Original quarter cloth with decoratively printed paper sides,
paper chipped over edges. One instance of pencil marking; otherwise clean
and unused. (4954)

Printed by Lydia Bailey — Hannah's Youthful Feminism?
[More, Hannah]. The search after happiness:
A pastoral drama. To which is added, Joseph made known to his brethren: a sacred
drama. Philadelphia: Pr. [by Lydia R. Bailey] for Johnson and Warner, 1811.
12mo. Frontis., 72 pp.
$290.00
In her preface to The Search, More writes, "It has been so hackneyed a practice for Authors to pretend, that imperfect copies of their works had crept abroad, that the Writer of the following Pastoral is almost ashamed to allege this, as the real cause of the present publication." The first authorized edition appeared in 1773 although More (b. 1745) wrote it when she was 15 years old; the Yale Feminist Companion notes that her "improving pastoral play for girls' schools . . . celebrates women writers (760)."
The Search is in verse and Joseph in prose. The frontispiece is an engraving by B. Tanner after Stothard's original.
Tanner was one of America's premier early engravers upon steel and copper. A student of Peter Maverick's, he settled in Philadelphia in 1805 and continued in the Quaker City until 1845. In addition to engravings for book illustration, he produced line and stipple portraits, scenes, and views. Here his offering is printed on a lighter weight stock than the rest of the volume and, as in all copies we have seen, is browned.
Rosenbach, Early American Children's Books, 442; Shaw & Shoemaker 23434. On Tanner, see: Stauffer, American Engravers upon Copper and Steel, I: 243–45. Beyond the scope of Welch. Publisher's salmon paper over paste boards. Clean with no tears. Frontispiece browned as noted, with two lighter spots. A very good copy.
Muret, Marc Antoine. Orationes, et epistolae...ad usum scolarum selectae.... Venetiis: Apud Josephum Orlandelli, 1791. 8vo (19 cm, 7.5"). 2 vols. I: xv, 359, [1] pp. II: 328 pp.
$600.00

Marc Antoine Muret (1526–85), better known by the Latin form of his name, Muretus, started his literary career in Paris as a member of the circle of young poets that also included Dorat and Ronsard, and in 1553 he published a French commentary on Ronsard’s Amours. He later moved to Italy, where he became one of the leading classicists of his day. He has long been recognized as the best Latin prose stylist of the Renaissance, and his works were used, as this textbook exemplifies, as a model for students. Vol. I of this work contains selections from his speeches, while vol. II contains letters. This particular collection of Muretus for students was apparently first published in 1739 and regularly republished during the 18th century. An engraved portrait of Muretus serves as the frontispiece for vol.

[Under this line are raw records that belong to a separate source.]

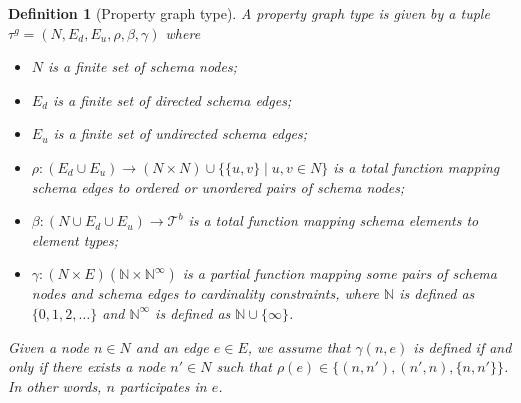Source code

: \documentclass[a4paper]{article}
\makeatletter
\newtheorem{definition}[theorem]{Definition}
\newcommand{\N}{\mathbb{N}}
\newcommand{\pto}{}%
\DeclareRobustCommand{\pto}{\mathrel{\mathpalette\p@to@gets\to}}
\newcommand{\p@to@gets}[2]{%
  \ooalign{\hidewidth$\m@th#1\mapstochar\mkern5mu$\hidewidth\cr$\m@th#1\to$\cr}%
}
\newcommand{\btypes}{\mathcal{T}^b}
\newcommand{\gtype}{\tau^g}
\makeatother
\begin{document}
\begin{definition}[Property graph type]
  A \emph{property graph type} is given by a tuple $\gtype = (N, E_d, E_u, \rho, \beta, \gamma)$ where 
  \begin{itemize}
    \item $N$ is a finite set of schema nodes;
    \item $E_d$ is a finite set of directed schema edges;
    \item $E_u$ is a finite set of undirected schema edges;
    \item $\rho : (E_d \cup E_u) \to (N \times N) \cup \{\{u, v\} \mid u, v \in N\}$ is a total function mapping schema edges to ordered or unordered pairs of schema nodes;
    \item $\beta : (N \cup E_d \cup E_u) \to \btypes$ is a total function mapping schema elements to element types;
    \item $\gamma : (N \times E) \pto (\N \times \N^\infty)$ is a partial function mapping some pairs of schema nodes and schema edges to cardinality constraints, where $\N$ is defined as $\{0, 1, 2, \ldots\}$ and $\N^\infty$ is defined as $\N \cup \{\infty\}$.
  \end{itemize}


  Given a node $n \in N$ and an edge $e \in E$, we assume that $\gamma(n, e)$ is defined if and only if there exists a node $n' \in N$ such that $\rho(e) \in \{(n, n'), (n', n), \{n, n'\}\}$. In other words, $n$ \emph{participates} in $e$.
\end{definition}
\end{document}
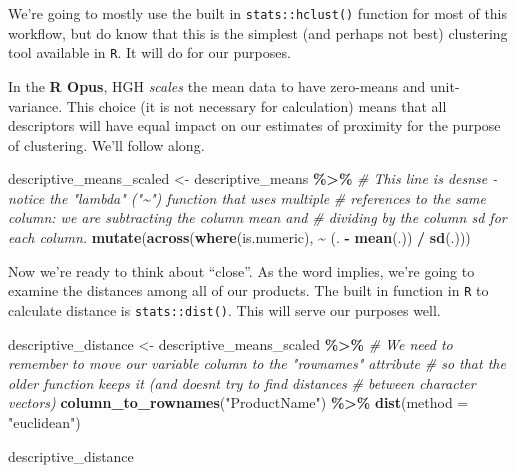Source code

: \documentclass[
]{book}
\newenvironment{Shaded}{\begin{snugshade}}{\end{snugshade}}
\newcommand{\AttributeTok}[1]{\textcolor[rgb]{0.13,0.29,0.53}{#1}}
\newcommand{\CommentTok}[1]{\textcolor[rgb]{0.56,0.35,0.01}{\textit{#1}}}
\newcommand{\FunctionTok}[1]{\textcolor[rgb]{0.13,0.29,0.53}{\textbf{#1}}}
\newcommand{\NormalTok}[1]{#1}
\newcommand{\OtherTok}[1]{\textcolor[rgb]{0.56,0.35,0.01}{#1}}
\newcommand{\SpecialCharTok}[1]{\textcolor[rgb]{0.81,0.36,0.00}{\textbf{#1}}}
\newcommand{\StringTok}[1]{\textcolor[rgb]{0.31,0.60,0.02}{#1}}
\begin{document}
We're going to mostly use the built in \texttt{stats::hclust()} function for most of this workflow, but do know that this is the simplest (and perhaps not best) clustering tool available in \texttt{R}. It will do for our purposes.

In the \textbf{R Opus}, HGH \emph{scales} the mean data to have zero-means and unit-variance. This choice (it is not necessary for calculation) means that all descriptors will have equal impact on our estimates of proximity for the purpose of clustering. We'll follow along.

\begin{Shaded}
\begin{Highlighting}[]
\NormalTok{descriptive\_means\_scaled }\OtherTok{\textless{}{-}} 
\NormalTok{  descriptive\_means }\SpecialCharTok{\%\textgreater{}\%}
  \CommentTok{\# This line is desnse {-} notice the "lambda" ("\textasciitilde{}") function that uses multiple}
  \CommentTok{\# references to the same column: we are subtracting the column mean and}
  \CommentTok{\# dividing by the column sd for each column.}
  \FunctionTok{mutate}\NormalTok{(}\FunctionTok{across}\NormalTok{(}\FunctionTok{where}\NormalTok{(is.numeric), }\SpecialCharTok{\textasciitilde{}}\NormalTok{ (. }\SpecialCharTok{{-}} \FunctionTok{mean}\NormalTok{(.)) }\SpecialCharTok{/} \FunctionTok{sd}\NormalTok{(.)))}
\end{Highlighting}
\end{Shaded}

Now we're ready to think about ``close''. As the word implies, we're going to examine the distances among all of our products. The built in function in \texttt{R} to calculate distance is \texttt{stats::dist()}. This will serve our purposes well.

\begin{Shaded}
\begin{Highlighting}[]
\NormalTok{descriptive\_distance }\OtherTok{\textless{}{-}} 
\NormalTok{  descriptive\_means\_scaled }\SpecialCharTok{\%\textgreater{}\%}
  \CommentTok{\# We need to remember to move our variable column to the "rownames" attribute}
  \CommentTok{\# so that the older function keeps it (and doesn\textquotesingle{}t try to find distances}
  \CommentTok{\# between character vectors)}
  \FunctionTok{column\_to\_rownames}\NormalTok{(}\StringTok{"ProductName"}\NormalTok{) }\SpecialCharTok{\%\textgreater{}\%}
  \FunctionTok{dist}\NormalTok{(}\AttributeTok{method =} \StringTok{"euclidean"}\NormalTok{)}

\NormalTok{descriptive\_distance}
\end{Highlighting}
\end{Shaded}
\end{document}
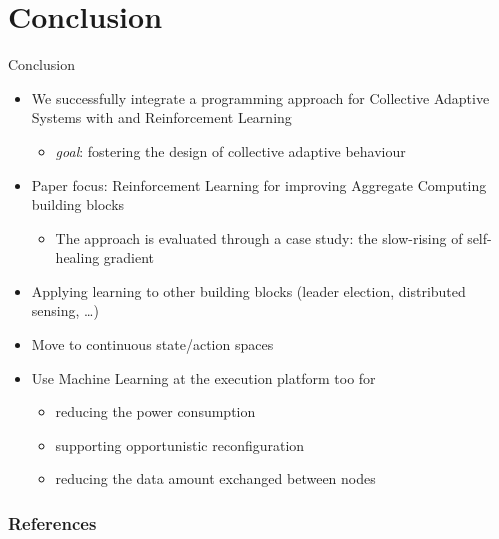 \documentclass[8pt, aspectratio=169, handout]{beamer}
\begin{document}
\section{Conclusion}
\begin{frame}{Conclusion}
  \begin{cardTiny}
  \begin{itemize}
    \item We successfully integrate a programming approach for Collective Adaptive Systems with and Reinforcement Learning
    \begin{itemize}
      \item \emph{goal}:  fostering the design of collective adaptive behaviour
    \end{itemize}
    \item Paper focus: Reinforcement Learning for improving Aggregate Computing building blocks
    \begin{itemize}
      \item The approach is evaluated through a case study: the slow-rising of self-healing gradient 
    \end{itemize}
  \end{itemize}
  \end{cardTiny}
  \begin{card}
    \begin{itemize}
      \item Applying learning to other building blocks (leader election, distributed sensing, \dots)
      \item Move to continuous state/action spaces
      \item Use Machine Learning at the execution platform too for
      \begin{itemize}
        \item reducing the power consumption
        \item supporting opportunistic reconfiguration
        \item reducing the data amount exchanged between nodes
      \end{itemize}
    \end{itemize}
  \end{card}
\end{frame}

\begin{frame}[allowframebreaks]
  \frametitle{References}
  \printbibliography
\end{frame}
\end{document}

I. 
Rare. No copies traced via NUC Pre-1956, OCLC or RLIN.
On Muretus, see: Sandys, History of Classical Scholarship, II, 148–52. Contemporary half vellum over stencilled paper, spine with inked title; stained and paper torn with much chipping, especially on edges of covers. Ex-library with white-lettered call number on spines and, on title-pages, two different Catholic institutions’ rubber-stamps, plus the old inked ownership inscription of a Jesuit novitiate (Maryland). Ink scratches to frontispiece portrait (intentional?), and some inkstains in margins elsewhere. Lightly foxed. All edges speckled red.